Extrait choisi —
==================================================
Le Sionisme et l’antisémitisme (2)

L’antisémitisme, une question encore d’actualité ?

Je pose la question sous cette forme parce que, entre réalité et instrumentalisation, on assiste à de nombreuses dérives. D’abord l’antisémitisme est-il un racisme comme un autre ? Y a-t-il « unicité » du génocide Nazi ? Tous les racismes ne mènent pas à l’extermination programmée. En ce sens, l’antisémitisme a été particulier d’autant que, dans les deux pays où les Juifs avaient été le plus loin dans la fusion avec la société dans laquelle ils vivaient au point d’en adopter la langue (L’Espagne et l’Allemagne), l’issue a été tragique. Le génocide Nazi est la conséquence d’une espèce de consensus apparu en Europe faisant des Juifs la cause de tous les maux. Le traumatisme lié au génocide ne peut et ne doit en aucun cas être minimisé. Fils d’un père déporté et d’une mère seule rescapée de sa famille, j’en sais quelque chose.
Quand on a dit cela, il faut faire très attention à ne pas tomber dans la victimologie excluant la souffrance des autres. L’antisémitisme racial a frappé un peuple de parias. Les Juifs ne sont plus de parias. Ceux qui prétendent parler en leur nom voudraient les ranger du côté du « monde libre » face à « l’empire du mal » dans le cadre du « choc des civilisations ».
En France, le racisme frappe de façon très majoritaire les Arabes, les Noirs et les Roms.
==================================================
Données fournies —
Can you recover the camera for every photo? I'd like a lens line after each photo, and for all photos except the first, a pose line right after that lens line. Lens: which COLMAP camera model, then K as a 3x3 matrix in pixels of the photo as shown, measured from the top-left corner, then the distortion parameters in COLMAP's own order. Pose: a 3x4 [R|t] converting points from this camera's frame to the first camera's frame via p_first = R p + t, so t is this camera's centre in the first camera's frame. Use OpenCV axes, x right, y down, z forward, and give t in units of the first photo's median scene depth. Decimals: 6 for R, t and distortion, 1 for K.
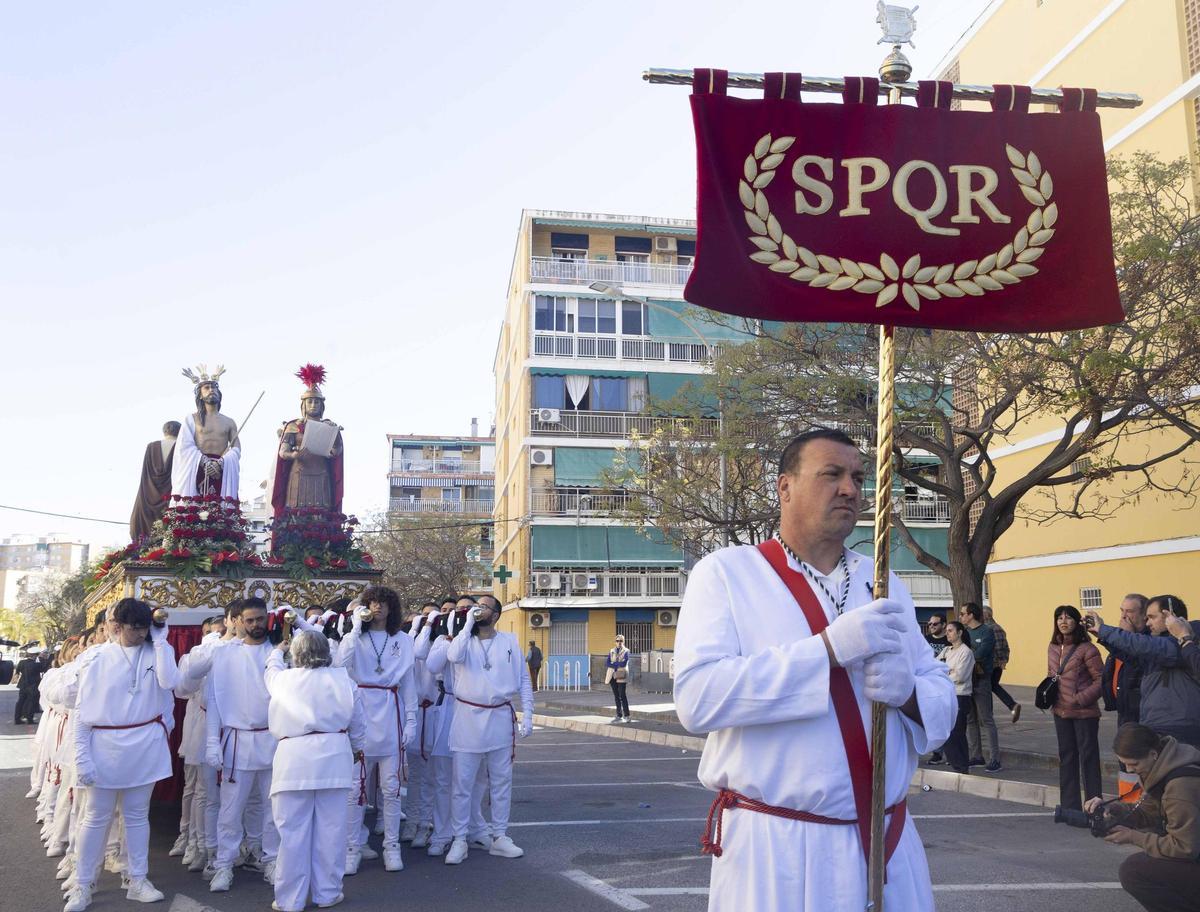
lens RADIAL K [[958.0, 0, 615.9], [0, 958.0, 485.0], [0, 0, 1]] dist [-0.015838, -0.009054]
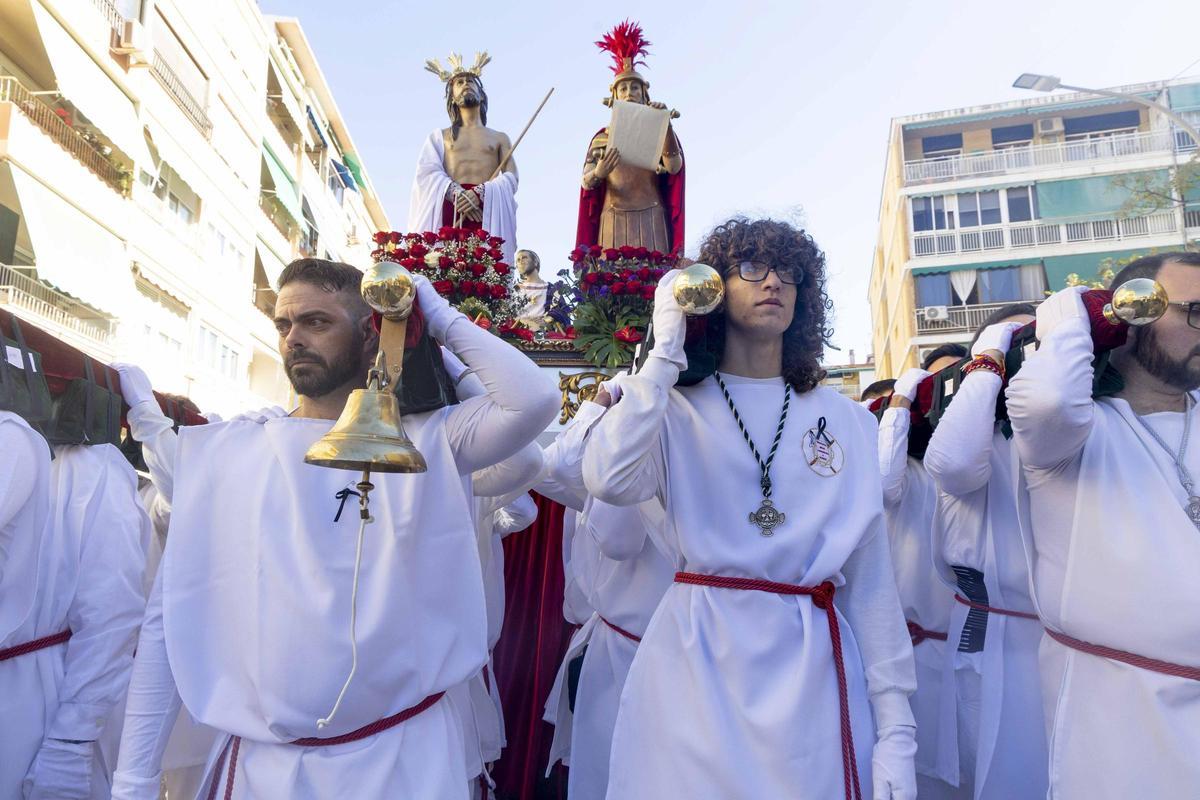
lens RADIAL K [[857.5, 0, 600.0], [0, 857.5, 400.0], [0, 0, 1]] dist [-0.006304, 0.005823]
pose [[0.902100, -0.068742, -0.426017, -0.125760], [0.067138, 0.997567, -0.018802, 0.109389], [0.426273, -0.011640, 0.904520, 0.520339]]
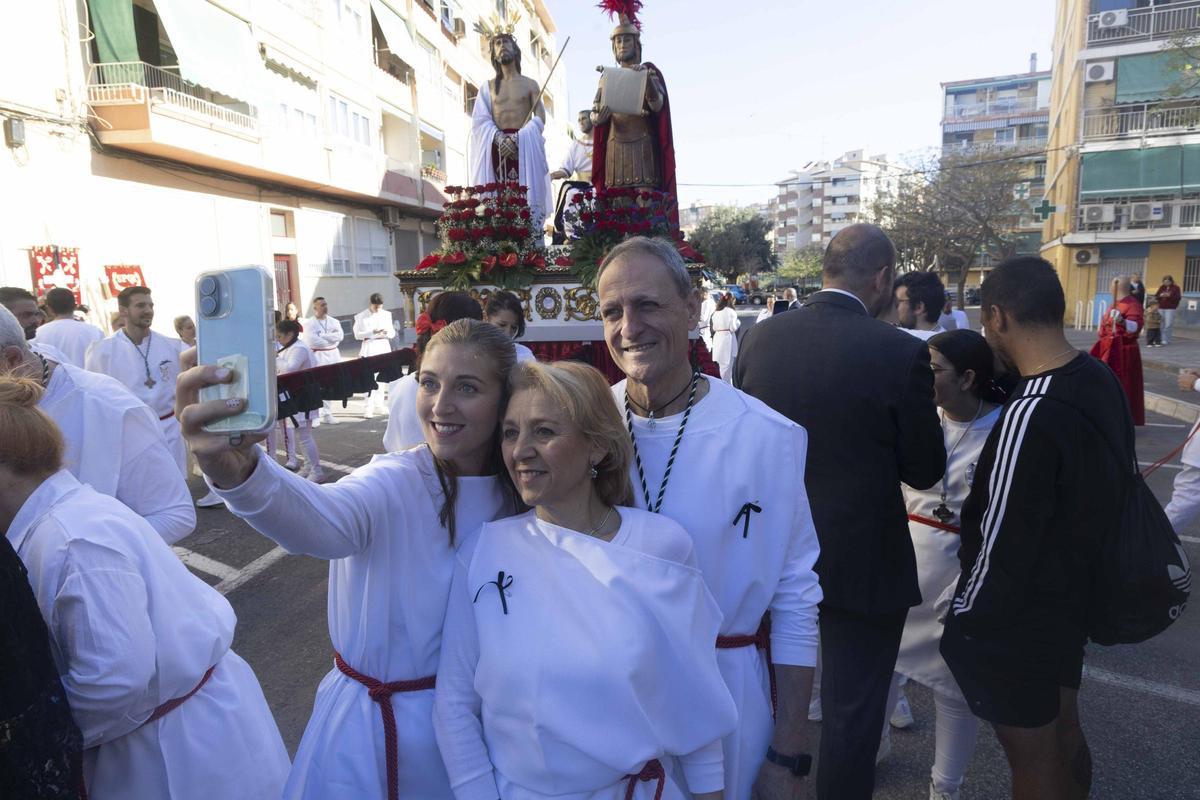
==================================================
Exercice 1 —
Relevez toutes les expressions placées entre guillemets dans l'extrait sur le sionisme et l'antisémitisme.
Exercice 2 —
Restituez toutes les lignes des enregistrements sous forme de liste numérotée, sans les lignes vides. Laissez les images hors de votre réponse.

Réponse 1 —
« unicité »
« monde libre »
« l'empire du mal »
« choc des civilisations »

Réponse 2 —
1. Can you recover the camera for every photo? I'd like a lens line after each photo, and for all photos except the first, a pose line right after that lens line. Lens: which COLMAP camera model, then K as a 3x3 matrix in pixels of the photo as shown, measured from the top-left corner, then the distortion parameters in COLMAP's own order. Pose: a 3x4 [R|t] converting points from this camera's frame to the first camera's frame via p_first = R p + t, so t is this camera's centre in the first camera's frame. Use OpenCV axes, x right, y down, z forward, and give t in units of the first photo's median scene depth. Decimals: 6 for R, t and distortion, 1 for K.
2. lens RADIAL K [[958.0, 0, 615.9], [0, 958.0, 485.0], [0, 0, 1]] dist [-0.015838, -0.009054]
3. lens RADIAL K [[857.5, 0, 600.0], [0, 857.5, 400.0], [0, 0, 1]] dist [-0.006304, 0.005823]
4. pose [[0.902100, -0.068742, -0.426017, -0.125760], [0.067138, 0.997567, -0.018802, 0.109389], [0.426273, -0.011640, 0.904520, 0.520339]]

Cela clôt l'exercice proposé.